Distinct from fact_commodity_flow (county-level Census CFS data). This table preserves FAF5’s native ~130-area resolution rather than disaggregating to counties.

Column

Type

Null

Description

flow_id

INTEGER

NOT NULL

Auto-increment primary key.

origin_cfs_area_id

INTEGER

NOT NULL

Foreign key → dim_cfs_area.cfs_area_id. Shipment origin CFS area.

dest_cfs_area_id

INTEGER

NOT NULL

Foreign key → dim_cfs_area.cfs_area_id. Shipment destination CFS area.

sctg_id

INTEGER

NOT NULL

Foreign key → dim_sctg_commodity.sctg_id. SCTG 2-digit commodity.

source_id

INTEGER

NOT NULL

Foreign key → dim_data_source.source_id. Always BTS_FAF5.

year

INTEGER

NOT NULL

Calendar year of the flow estimate (e.g., 2017, 2022).

value_millions

NUMERIC(14,2)

NULL

Estimated shipment value in millions of USD. NULL when the original CSV value was zero (sparse storage).

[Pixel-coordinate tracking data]
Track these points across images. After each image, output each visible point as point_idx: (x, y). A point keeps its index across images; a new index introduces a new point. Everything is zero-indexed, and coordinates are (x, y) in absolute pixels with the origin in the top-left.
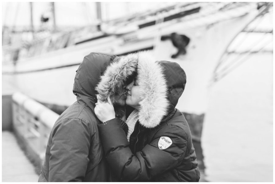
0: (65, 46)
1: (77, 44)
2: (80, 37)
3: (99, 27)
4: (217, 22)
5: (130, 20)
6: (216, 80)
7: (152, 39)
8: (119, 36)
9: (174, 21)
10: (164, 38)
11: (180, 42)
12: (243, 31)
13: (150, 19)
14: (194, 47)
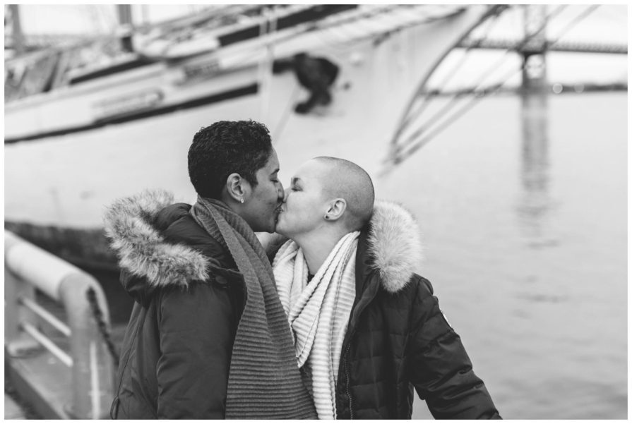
0: (47, 88)
1: (75, 81)
2: (82, 66)
3: (127, 43)
4: (398, 30)
5: (200, 24)
6: (398, 161)
7: (252, 68)
8: (175, 62)
9: (301, 27)
10: (279, 67)
11: (315, 75)
12: (458, 45)
13: (246, 23)
14: (347, 86)
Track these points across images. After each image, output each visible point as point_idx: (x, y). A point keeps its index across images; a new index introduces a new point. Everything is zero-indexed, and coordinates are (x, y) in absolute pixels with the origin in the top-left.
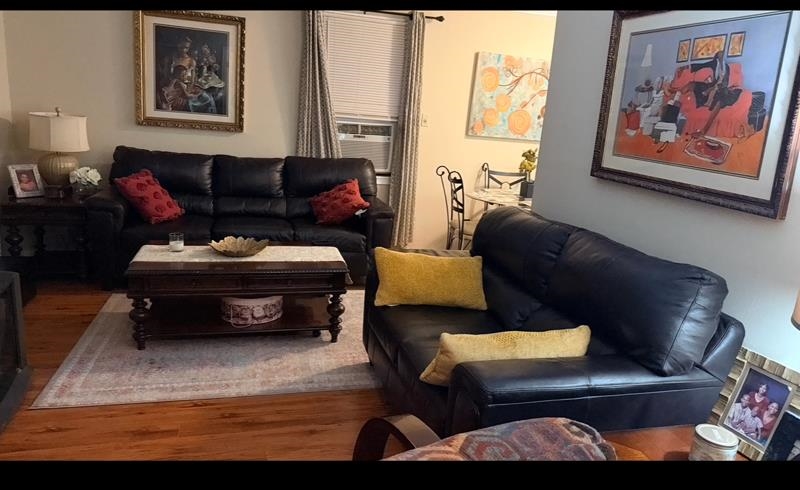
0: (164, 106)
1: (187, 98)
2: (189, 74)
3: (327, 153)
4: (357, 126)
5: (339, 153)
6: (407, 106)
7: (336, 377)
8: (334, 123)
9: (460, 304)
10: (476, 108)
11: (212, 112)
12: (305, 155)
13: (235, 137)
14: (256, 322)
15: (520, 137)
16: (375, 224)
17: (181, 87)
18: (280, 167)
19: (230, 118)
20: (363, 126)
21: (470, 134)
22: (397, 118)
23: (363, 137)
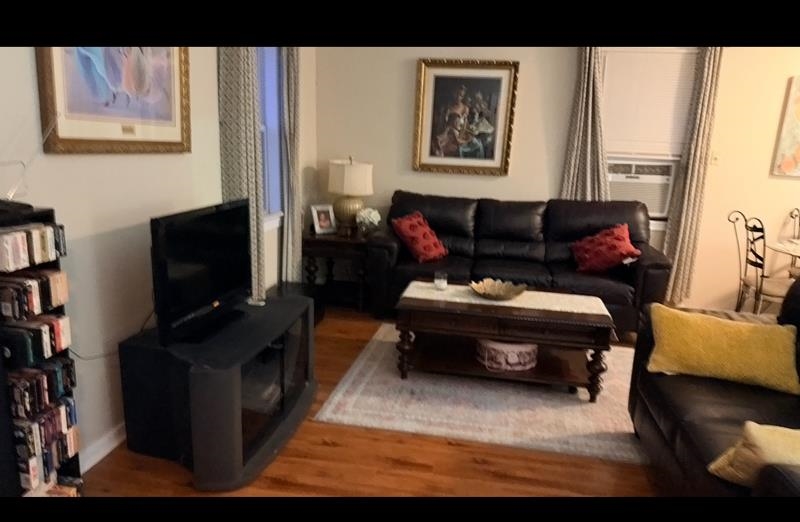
0: (437, 152)
1: (458, 144)
2: (462, 121)
3: (593, 195)
4: (630, 166)
5: (607, 196)
6: (694, 142)
7: (595, 443)
8: (604, 163)
9: (763, 384)
10: (785, 143)
11: (480, 157)
12: (568, 198)
13: (500, 181)
14: (509, 368)
16: (646, 275)
17: (454, 134)
18: (541, 210)
19: (496, 163)
20: (637, 166)
21: (776, 173)
22: (680, 156)
23: (637, 178)
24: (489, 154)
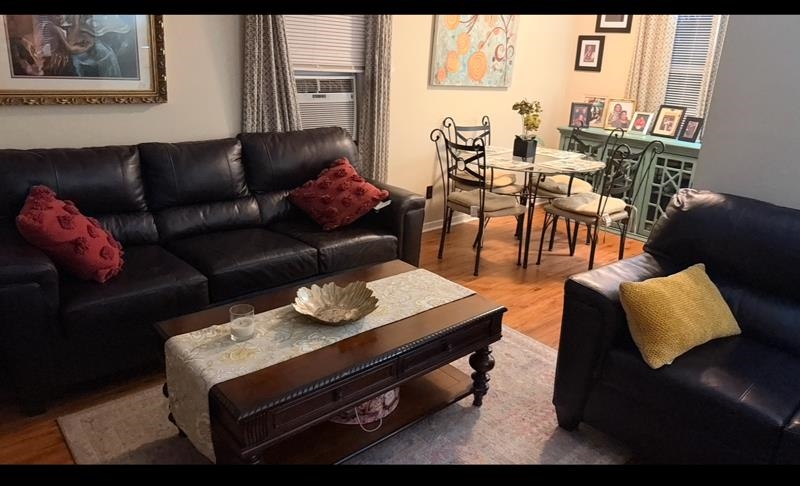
0: (29, 70)
1: (70, 54)
3: (284, 125)
4: (314, 81)
5: (300, 124)
8: (292, 80)
10: (439, 51)
12: (253, 131)
13: (156, 111)
14: (387, 413)
15: (477, 83)
19: (143, 83)
20: (322, 82)
21: (433, 83)
22: (363, 68)
23: (323, 96)
24: (129, 70)
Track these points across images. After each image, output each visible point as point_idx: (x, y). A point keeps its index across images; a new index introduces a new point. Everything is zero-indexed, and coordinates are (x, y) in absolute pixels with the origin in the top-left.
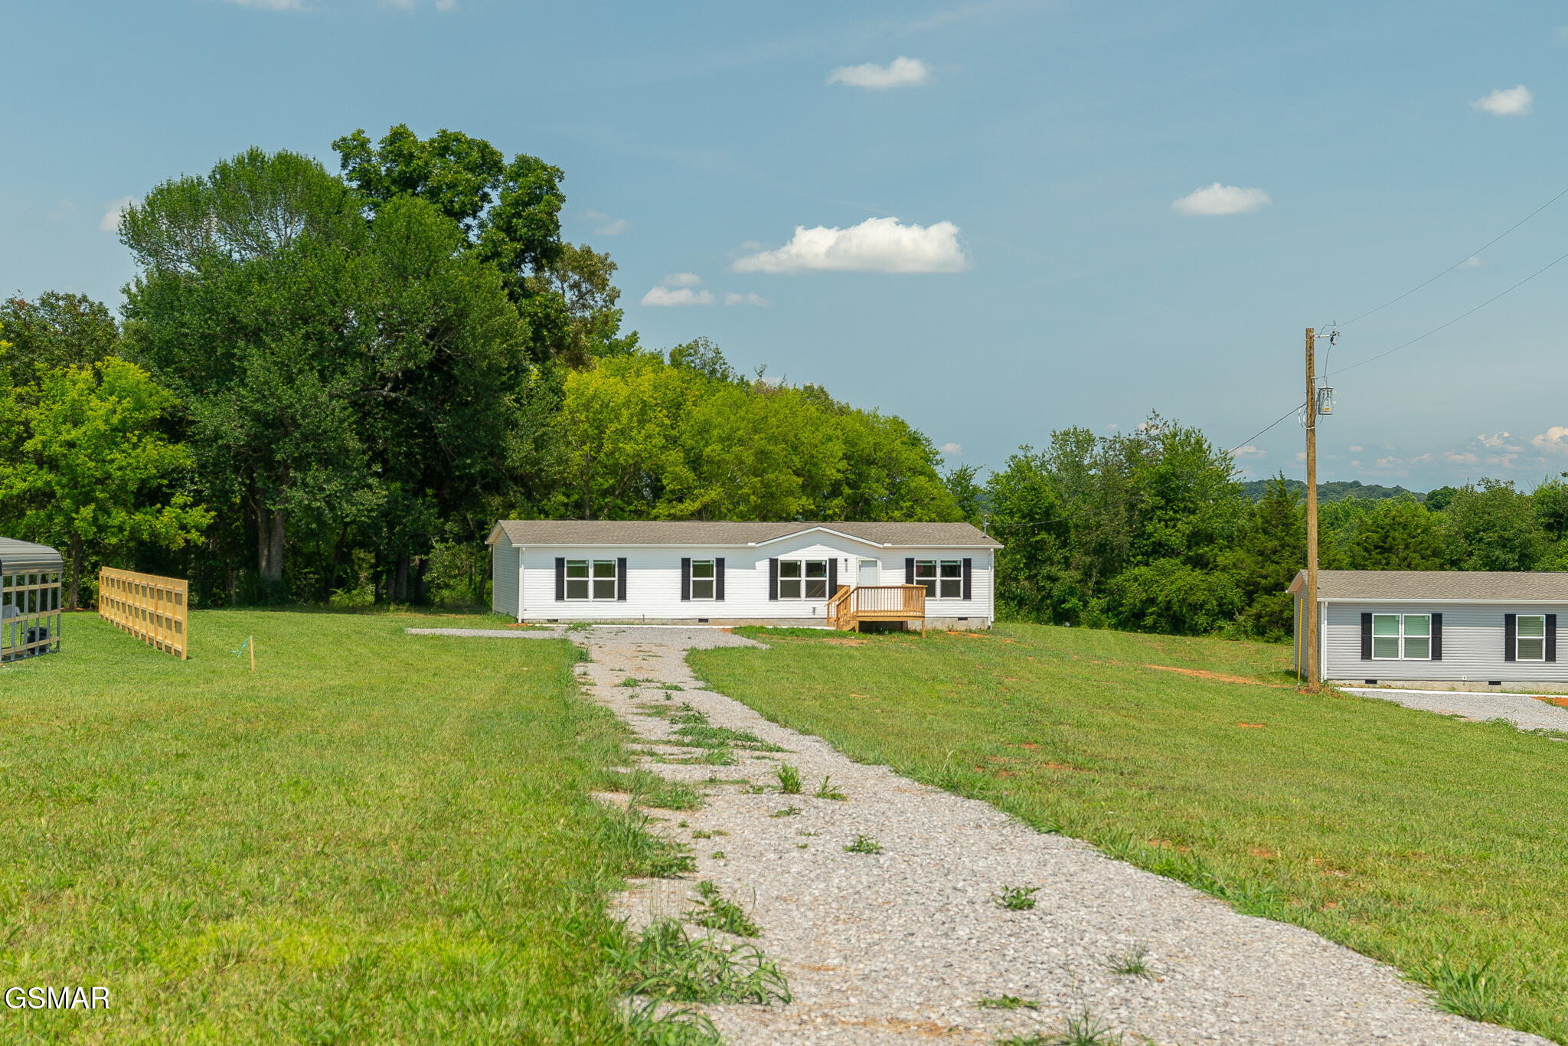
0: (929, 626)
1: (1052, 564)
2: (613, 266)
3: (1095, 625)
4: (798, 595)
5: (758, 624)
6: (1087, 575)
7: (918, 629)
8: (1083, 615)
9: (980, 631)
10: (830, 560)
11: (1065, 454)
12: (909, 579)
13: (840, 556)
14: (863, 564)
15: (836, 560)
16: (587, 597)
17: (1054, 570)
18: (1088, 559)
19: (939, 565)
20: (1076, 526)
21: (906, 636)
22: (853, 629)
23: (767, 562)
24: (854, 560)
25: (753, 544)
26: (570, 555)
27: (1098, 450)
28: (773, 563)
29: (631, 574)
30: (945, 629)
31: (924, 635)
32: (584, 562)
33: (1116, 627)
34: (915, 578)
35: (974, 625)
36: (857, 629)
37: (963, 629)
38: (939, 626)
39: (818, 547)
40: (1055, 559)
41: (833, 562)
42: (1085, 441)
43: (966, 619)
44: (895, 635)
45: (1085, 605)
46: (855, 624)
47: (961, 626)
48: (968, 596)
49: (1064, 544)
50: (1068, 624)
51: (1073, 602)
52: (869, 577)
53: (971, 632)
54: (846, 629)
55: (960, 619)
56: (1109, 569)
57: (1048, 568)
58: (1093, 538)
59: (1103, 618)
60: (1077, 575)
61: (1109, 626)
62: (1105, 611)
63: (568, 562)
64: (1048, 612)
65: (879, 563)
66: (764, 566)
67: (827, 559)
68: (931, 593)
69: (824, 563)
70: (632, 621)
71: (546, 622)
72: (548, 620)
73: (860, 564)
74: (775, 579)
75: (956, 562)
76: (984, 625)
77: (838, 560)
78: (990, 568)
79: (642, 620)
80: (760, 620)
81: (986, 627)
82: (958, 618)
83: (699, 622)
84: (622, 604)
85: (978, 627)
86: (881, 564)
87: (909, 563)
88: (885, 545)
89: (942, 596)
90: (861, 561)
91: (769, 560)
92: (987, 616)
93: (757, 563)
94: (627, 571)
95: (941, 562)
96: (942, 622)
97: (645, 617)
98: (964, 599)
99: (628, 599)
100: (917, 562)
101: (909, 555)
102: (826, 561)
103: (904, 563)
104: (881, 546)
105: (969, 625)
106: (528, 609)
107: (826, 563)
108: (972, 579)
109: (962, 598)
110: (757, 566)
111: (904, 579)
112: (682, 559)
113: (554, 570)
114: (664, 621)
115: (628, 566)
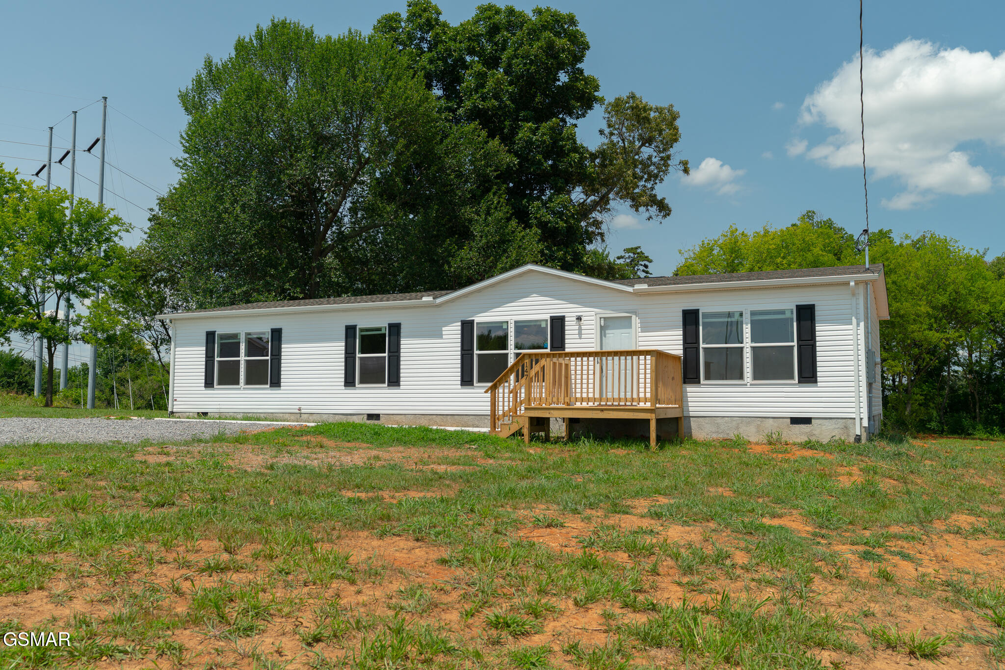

TASK TO CARRY OUT> Continue the FAF5 freight flow table description from the point at which it ends. The material is not required for any of the work here.

ANSWER SPACE>
tons_thousands

NUMERIC(14,2)

NULL

Estimated shipment weight in thousands of short tons. NULL when original CSV value was zero.

ton_miles_millions

NUMERIC(14,2)

NULL

Estimated ton-miles in millions. NULL when original CSV value was zero.

mode_code

VARCHAR(10)

NULL

Transport mode code as string: '1' = truck, '2' = rail, '3' = water, '4' = air, '5' = pipeline.

Indexes:

  • idx_faf_flow_origin on origin_cfs_area_id

  • idx_faf_flow_dest on dest_cfs_area_id

  • idx_faf_flow_sctg on sctg_id

  • idx_faf_flow_year on year

Sparsity note: All three flow value fields use NULL for zero rather than storing explicit zeros. This reduces storage significantly since FAF5 has many zero-flow origin-destination pairs for specific commodity codes and modes. When reconstructing the O-D matrix, treat NULL as 0.

Scale (2022 data): ~2.49 million records, representing $18.7 trillion in domestic commodity shipments across ~130 CFS areas, 42 SCTG codes, and 5 transport modes.

Populated by: FAFLoader.